🧠 AI PDF Files Organizer

Author: Manoj Mannam
Duration: Jan 2025 – Mar 2025
Technologies: TypeScript, JavaScript, Supabase (SQL), LangChain, Xenova Transformers

📘 Project Overview

The AI PDF Files Organizer is an intelligent file management system designed to make handling PDFs more efficient and user-friendly.
It allows users to upload, organize, search, and query PDFs using AI-driven semantic understanding.

Traditional file managers rely on keyword-based searches, which can miss context.
This system integrates Transformer-based models and LangChain orchestration to enable semantic search, automatic tagging, and question-answering (Q&A) on PDFs.

✨ Features

🧾 1. PDF Upload and Text Extraction

Upload PDF files via a simple web interface.
Extracts text from PDFs for further processing and embedding generation.

══════

_Given problem_
Echo the part of the AI PDF Files Organizer text starting at "Author: Manoj Mannam" and ending at "(Q&A) on PDFs.". The listing that follows is not needed for anything here.

_Extracted records_

══════

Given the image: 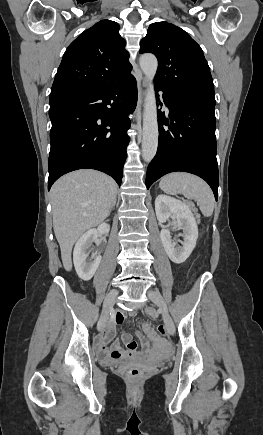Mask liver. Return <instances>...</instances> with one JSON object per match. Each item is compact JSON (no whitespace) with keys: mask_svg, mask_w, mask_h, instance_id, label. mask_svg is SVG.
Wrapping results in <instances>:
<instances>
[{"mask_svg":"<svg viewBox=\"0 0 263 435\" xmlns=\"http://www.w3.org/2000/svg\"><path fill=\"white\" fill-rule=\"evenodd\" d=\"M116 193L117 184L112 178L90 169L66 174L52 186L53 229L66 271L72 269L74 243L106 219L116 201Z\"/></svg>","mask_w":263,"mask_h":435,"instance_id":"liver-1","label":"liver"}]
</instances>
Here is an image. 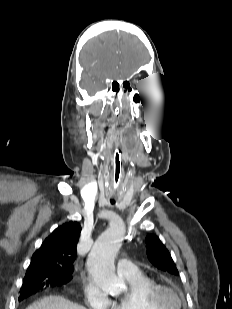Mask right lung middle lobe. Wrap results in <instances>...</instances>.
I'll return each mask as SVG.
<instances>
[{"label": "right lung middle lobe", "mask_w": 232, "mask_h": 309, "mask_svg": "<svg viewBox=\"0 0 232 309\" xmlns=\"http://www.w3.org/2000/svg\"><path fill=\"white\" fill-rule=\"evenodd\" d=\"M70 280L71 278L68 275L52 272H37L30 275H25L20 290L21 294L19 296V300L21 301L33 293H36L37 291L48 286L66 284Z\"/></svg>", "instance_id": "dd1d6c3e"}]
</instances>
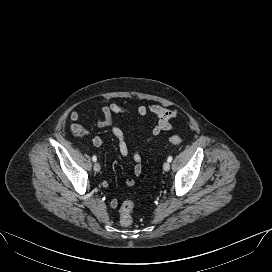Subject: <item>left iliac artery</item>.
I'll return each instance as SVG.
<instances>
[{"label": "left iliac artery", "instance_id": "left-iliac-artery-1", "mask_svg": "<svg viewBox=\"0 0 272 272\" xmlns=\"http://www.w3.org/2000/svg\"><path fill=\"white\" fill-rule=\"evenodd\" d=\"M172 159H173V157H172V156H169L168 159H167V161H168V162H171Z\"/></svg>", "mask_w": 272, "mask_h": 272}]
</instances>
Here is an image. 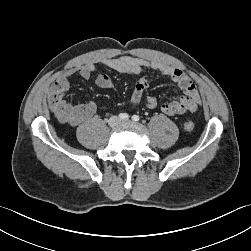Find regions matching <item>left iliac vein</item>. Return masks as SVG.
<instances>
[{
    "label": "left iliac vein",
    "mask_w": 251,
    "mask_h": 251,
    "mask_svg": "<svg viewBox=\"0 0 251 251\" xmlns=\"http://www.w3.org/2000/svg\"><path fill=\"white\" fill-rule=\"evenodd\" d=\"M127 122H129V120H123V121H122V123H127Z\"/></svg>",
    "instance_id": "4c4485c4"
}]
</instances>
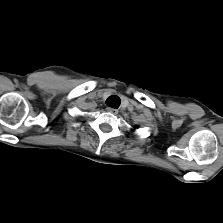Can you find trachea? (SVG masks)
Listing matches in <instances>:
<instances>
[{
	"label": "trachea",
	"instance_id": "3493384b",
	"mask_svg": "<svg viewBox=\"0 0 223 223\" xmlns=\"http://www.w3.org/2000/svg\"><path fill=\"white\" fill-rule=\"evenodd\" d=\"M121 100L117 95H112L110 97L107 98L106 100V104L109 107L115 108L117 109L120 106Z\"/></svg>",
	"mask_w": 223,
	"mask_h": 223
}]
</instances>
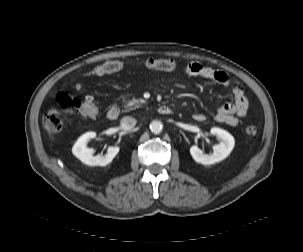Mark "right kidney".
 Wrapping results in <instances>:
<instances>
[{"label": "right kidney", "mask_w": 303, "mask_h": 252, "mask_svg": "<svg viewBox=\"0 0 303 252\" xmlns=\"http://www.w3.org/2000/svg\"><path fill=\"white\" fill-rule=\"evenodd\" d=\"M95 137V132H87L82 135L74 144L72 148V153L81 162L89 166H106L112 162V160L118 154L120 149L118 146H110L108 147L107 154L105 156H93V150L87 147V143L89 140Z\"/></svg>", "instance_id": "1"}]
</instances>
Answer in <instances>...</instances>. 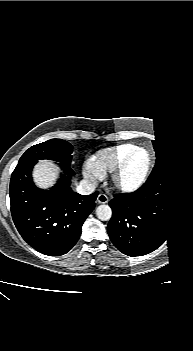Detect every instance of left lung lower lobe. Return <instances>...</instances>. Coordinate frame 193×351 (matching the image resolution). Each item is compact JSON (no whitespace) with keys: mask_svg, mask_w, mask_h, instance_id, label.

══════

_Final answer_
Author: Manoj Mannam
Duration: Jan 2025 – Mar 2025
Technologies: TypeScript, JavaScript, Supabase (SQL), LangChain, Xenova Transformers

📘 Project Overview

The AI PDF Files Organizer is an intelligent file management system designed to make handling PDFs more efficient and user-friendly.
It allows users to upload, organize, search, and query PDFs using AI-driven semantic understanding.

Traditional file managers rely on keyword-based searches, which can miss context.
This system integrates Transformer-based models and LangChain orchestration to enable semantic search, automatic tagging, and question-answering (Q&A) on PDFs.